James Franco stars as Allen Ginsberg. He stands in front of a crowd in a smoky barroom and recites the poem. Or he wanders around his New York apartment and answers interview questions. We see him trying to seduce Jack Kerouac (Todd Rotondi) or Neal Cassady (Jon Prescott), or we see him forging a relationship with the man who would become his life-long partner, Peter Orlovsky (Aaron Tveit). Interwoven with these scenes, we see the obscenity trial. Andrew Rogers plays Lawrence Ferlinghetti, but it is a nonspeaking role. At the trial, the lawyers do the talking. David Strathairn as Ralph McIntosh acts as the prosecutor, and Jon Hamm as Jake Ehrlich defends Ferlinghetti. Together they call expert witnesses played by such veterans actors as Jeff Daniels and Mary-Louise Parker. Bob Balaban stars as Judge Clayton Horn, who must decide the case.

James Franco as Allen Ginsberg
And interwoven between these scenes are animated scenes as the poem is recited in a voice over. Eric Drooker, who had collaborated with Ginsberg with Illuminated Poems, provided the animation. Like the poem it depicts, the animation is edgy. Send the kids to bed first, because it depicts violence, drug use, and sex. As I watched animation, I was reminded of the 1982 movie Pink Floyd The Wall. It has the same style, the same blunt force, the same brutal honesty.
“Howl” is a poem meant to startle and challenge a complacent society. Howl is a movie that captures that spirit. After watching it, I sat spellbound in my chair and thought, Wow! It had been years since I had read the poem, but once I emerged from my delirium, I ran for my copy of Howl and Other Poems and read it again. I don’t know that I had ever appreciated it before. As I had written about the Beat Generation before, in my reviews of Kerouac’s novels, they are writers who interest me but whose work I have always found inferior.

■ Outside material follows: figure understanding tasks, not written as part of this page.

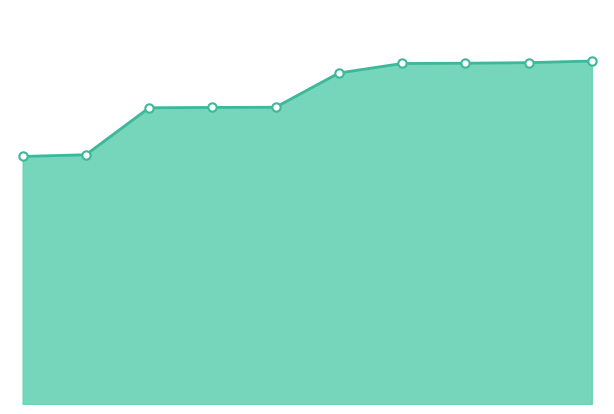

How many lines are shown in the chart?

1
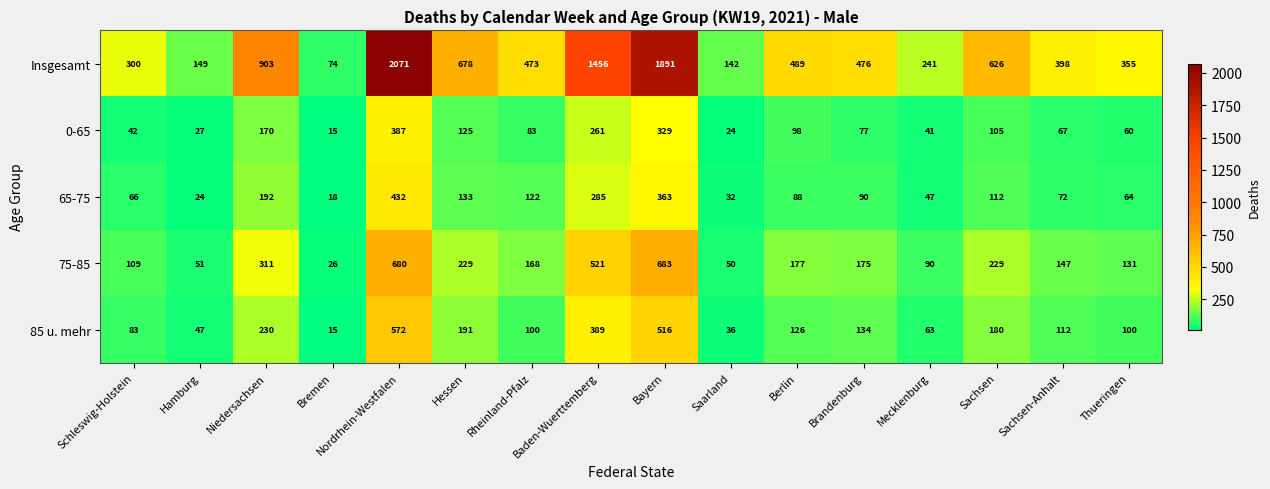

At which category is the sum across all series the highest?

Nordrhein-Westfalen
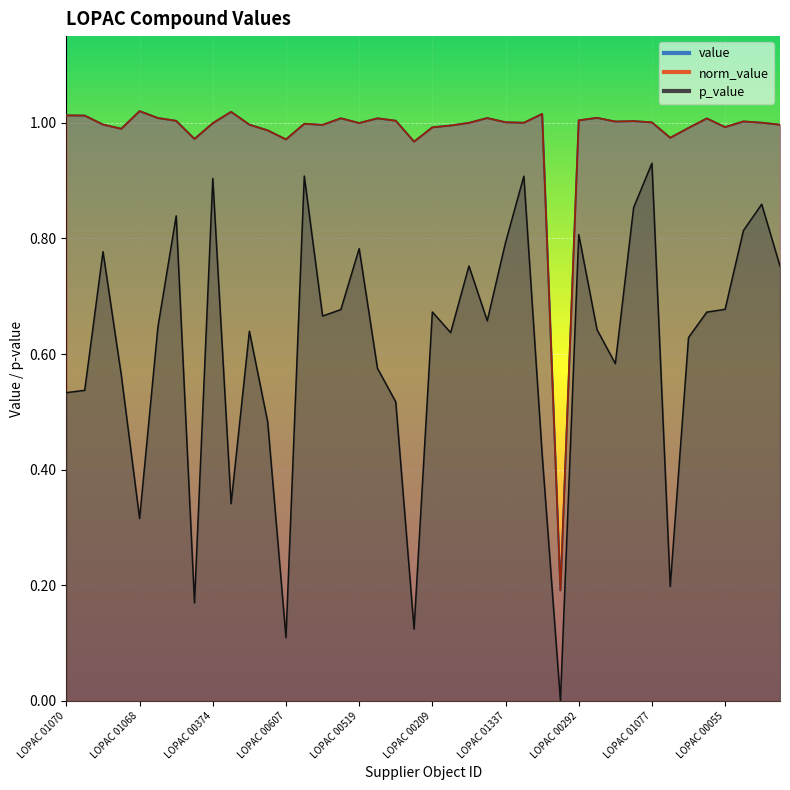

True or false: norm_value and value cross at least once.

False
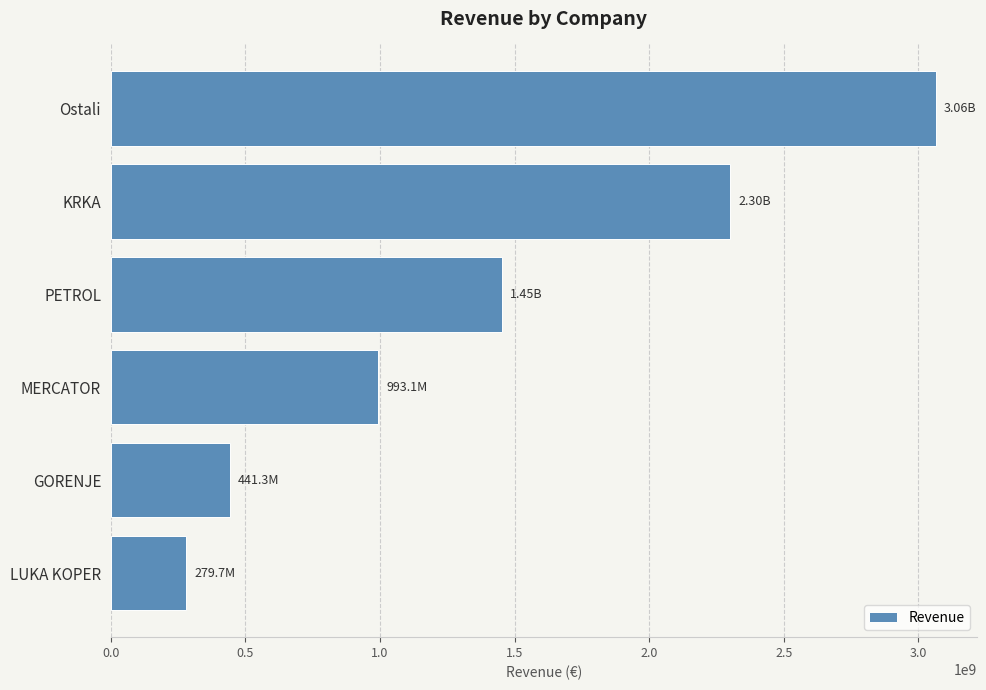

What is the difference between the maximum and minimum values?

2784133692.0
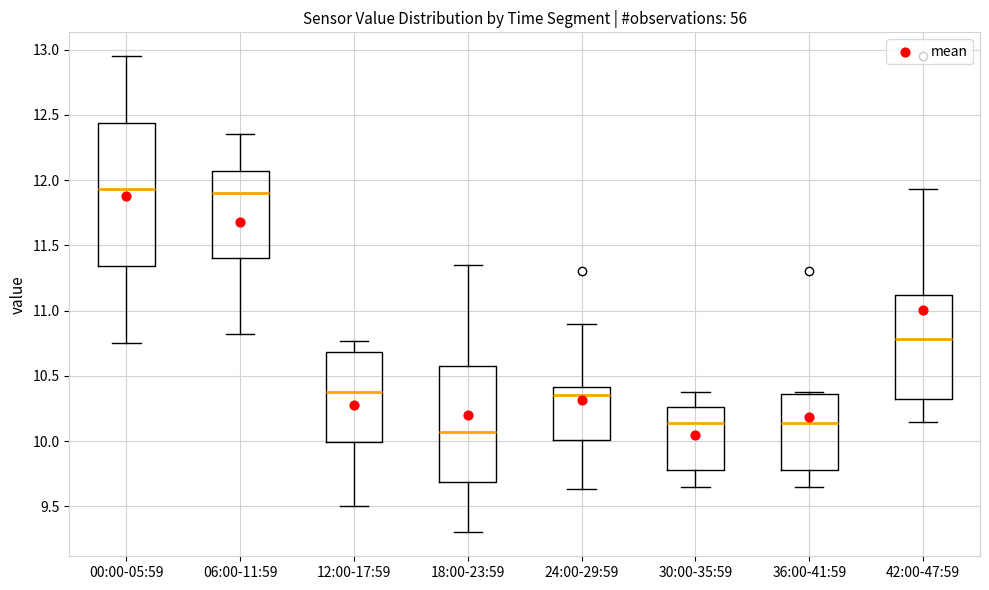

Where does the median line of the box for 06:00-11:59 sit on the y-axis? The values are not printed on the chart, so give them approximately, as read against the axis.

11.90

Now I know that Ginsberg’s poem is not inferior. I read it aloud, no doubt disturbing my neighbors with my rising voice, because “Howl” is a poem best recited in a howl.
I’m with you in Rockland
where we are great writers on the same dreadful typewriter
I’m with you in Rockland
where your condition has become serious and is reported on the radio
The movie is not better than the poem, but it inspires us to reexamine the poem for our modern world. The times have changed; the times are still the same. And “Howl,” a poem written about the disillusionment of the Beat Generation, still feels relevant. If you’re in the mood for a movie that makes you stop and think, for a movie that is more art than narration, Howl is a perfect choice. How I wish I could decorate my wall with this tapestry.